■ **Excerpt to read**
Miers and board certification

In a recent comment, reader Lgl asked:

[W]ith all her experience, why isn't [Ms. Miers] board-certified in civil trial law? (for that matter, why isn't Beldar?)

That's a fair question — or actually, two fair questions — and they're questions that merit not just an answer in comments, but a post of their own.


In 1974, Texas was among the first states to adopt and begin the multi-year process of implementing a comprehensive system of "board certification" procedures in a variety of practice specialties. This system is analogous in many respects to the national board certifications available to physicians in various practice areas, and there have been some attempts to set up a similarly national system for lawyers, but no comprehensive national program that includes all of the major practice areas has yet caught on in a big way.

The State Bar of Texas and the Texas Supreme Court were, and remain, very appropriately involved in the Texas program. But the actual certification process is controlled by a distinct body, the Texas Board of Legal Specialization.

As with physicians and their national certification program, lawyers in Texas need not be board certified in order to practice as a general matter, nor in order to undertake any particular types of cases or matters. There are, however, some fairly general ethical provisions that caution lawyers not to undertake matters for which they're unqualified without taking reasonable steps to gain those qualifications. Doctors who are not certified may legally hold themselves out as specialists anyway, at least in most states. But there are very strict ethical regulations in Texas that restrict the ability of lawyers who are not certified to claim or imply that they are specialists; these have the force of law, and violating them can result in sanctions up to and including suspension or loss of license. Indeed, in something noticed by most Texans who are barraged by lawyer advertising, but that is unfortunately probably poorly understood by most consumers, Texas lawyers who aren't board certified — which continues to be the vast numerical majority of the practicing Texas bar — are required to include a disclaimer along the specific lines of "Not Certified by the Texas Board of Legal Specialization" in any advertising they may do, even if that advertising neither claims nor implies any specialized expertise.

■ **The records**

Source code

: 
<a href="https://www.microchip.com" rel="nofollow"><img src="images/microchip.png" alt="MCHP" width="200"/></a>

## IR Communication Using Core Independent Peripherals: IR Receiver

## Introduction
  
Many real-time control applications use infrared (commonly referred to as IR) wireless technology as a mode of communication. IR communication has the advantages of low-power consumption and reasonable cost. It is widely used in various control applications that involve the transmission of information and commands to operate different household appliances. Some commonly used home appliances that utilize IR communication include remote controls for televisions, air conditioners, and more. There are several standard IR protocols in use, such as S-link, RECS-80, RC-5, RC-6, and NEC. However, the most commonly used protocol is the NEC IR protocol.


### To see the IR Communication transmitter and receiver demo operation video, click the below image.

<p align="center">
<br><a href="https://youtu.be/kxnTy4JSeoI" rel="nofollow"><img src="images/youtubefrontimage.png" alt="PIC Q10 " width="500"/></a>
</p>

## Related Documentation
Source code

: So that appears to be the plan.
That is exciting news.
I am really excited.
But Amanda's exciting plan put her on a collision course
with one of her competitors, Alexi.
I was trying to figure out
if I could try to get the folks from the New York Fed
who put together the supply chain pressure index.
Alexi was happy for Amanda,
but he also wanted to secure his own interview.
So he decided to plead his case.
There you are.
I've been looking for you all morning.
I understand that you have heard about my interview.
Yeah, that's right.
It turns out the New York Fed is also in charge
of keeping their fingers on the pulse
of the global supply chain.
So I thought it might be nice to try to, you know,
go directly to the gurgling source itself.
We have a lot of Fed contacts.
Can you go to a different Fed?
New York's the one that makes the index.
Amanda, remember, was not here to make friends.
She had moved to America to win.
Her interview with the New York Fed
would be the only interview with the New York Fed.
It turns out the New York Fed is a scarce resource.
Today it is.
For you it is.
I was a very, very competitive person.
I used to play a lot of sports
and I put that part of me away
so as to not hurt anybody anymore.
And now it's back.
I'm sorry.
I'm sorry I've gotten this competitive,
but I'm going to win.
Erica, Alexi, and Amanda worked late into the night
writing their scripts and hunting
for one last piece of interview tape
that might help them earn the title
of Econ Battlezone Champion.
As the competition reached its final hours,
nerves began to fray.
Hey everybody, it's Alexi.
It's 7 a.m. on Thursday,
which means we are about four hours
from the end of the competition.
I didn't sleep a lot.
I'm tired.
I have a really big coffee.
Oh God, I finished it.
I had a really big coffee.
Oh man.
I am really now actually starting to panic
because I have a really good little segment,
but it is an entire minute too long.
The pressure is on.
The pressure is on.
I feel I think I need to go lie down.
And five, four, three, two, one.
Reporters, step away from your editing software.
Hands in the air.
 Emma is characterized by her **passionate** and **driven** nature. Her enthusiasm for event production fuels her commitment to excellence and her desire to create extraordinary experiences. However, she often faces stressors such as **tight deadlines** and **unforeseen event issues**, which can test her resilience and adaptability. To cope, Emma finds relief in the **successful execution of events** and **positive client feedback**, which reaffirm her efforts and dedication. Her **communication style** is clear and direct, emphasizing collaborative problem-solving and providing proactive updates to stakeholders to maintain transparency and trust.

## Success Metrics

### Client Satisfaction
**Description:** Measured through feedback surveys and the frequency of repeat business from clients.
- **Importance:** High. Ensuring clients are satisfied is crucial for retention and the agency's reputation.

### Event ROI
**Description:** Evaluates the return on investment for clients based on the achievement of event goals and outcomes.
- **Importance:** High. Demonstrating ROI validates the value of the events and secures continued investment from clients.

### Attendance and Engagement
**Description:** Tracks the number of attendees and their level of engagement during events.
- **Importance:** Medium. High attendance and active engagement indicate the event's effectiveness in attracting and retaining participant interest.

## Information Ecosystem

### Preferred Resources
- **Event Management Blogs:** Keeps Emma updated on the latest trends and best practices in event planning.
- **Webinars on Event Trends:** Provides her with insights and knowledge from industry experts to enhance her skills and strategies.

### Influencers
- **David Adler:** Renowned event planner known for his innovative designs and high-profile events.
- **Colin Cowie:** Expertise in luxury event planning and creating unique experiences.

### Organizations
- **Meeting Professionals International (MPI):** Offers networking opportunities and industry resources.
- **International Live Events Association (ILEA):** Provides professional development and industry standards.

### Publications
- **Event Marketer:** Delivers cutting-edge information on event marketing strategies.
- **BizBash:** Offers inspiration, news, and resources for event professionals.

■ **Tasks to perform**
1. From the rows, write out everything from the line containing "## Information Ecosystem" down to the line containing "- **Webinars on", copying both of those lines and every line between them verbatim.
2. Continue the piece on Miers and board certification, starting right after its last sentence.
The piece on Miers and board certification has no connection to the rows that come after it.

■ **Answers given**
1.
## Information Ecosystem

### Preferred Resources
- **Event Management Blogs:** Keeps Emma updated on the latest trends and best practices in event planning.
- **Webinars on Event Trends:** Provides her with insights and knowledge from industry experts to enhance her skills and strategies.

2.
I support the TBLS and the specialization program, not (as some lawyers do) out of a desire to avoid  having to make the advertising disclaimers, but because I believe it's an appropriate and useful thing for the profession to do to promote professionalism and excellence within its ranks on a long-term basis. I don't think the program has been entirely successful in its attempts to educate and inform the public or to help them in finding and choosing among lawyers, but neither has it been entirely unsuccessful, either, and supporting the program continues to be an effort worth making for those reasons too.

I don't believe anyone was "grandfathered in" when the system was created. The expectation was that rather than effecting some instant transformation of the profession, it would instead take a matter of decades, not merely years, before the system reached "equilibrium" and become fully established and effective. In the three decades since, the system has made good progress toward that, although less than I'd like to have seen. Evolution of the system has not been perfect, especially as there have been some compromises to reflect some rivalries within the bar. The partially overlapping certifications for "civil trial law" and "personal injury trial law," for example, reflect early and perhaps lingering concerns of plaintiffs' personal injury practitioners that other courtroom lawyers, and in particular those who practice mostly on the defense side in personal injury cases, would somehow dominate to their disadvantage. Nevertheless, while still a work in progress, the Texas board certification program is a useful model that I wish more states would follow.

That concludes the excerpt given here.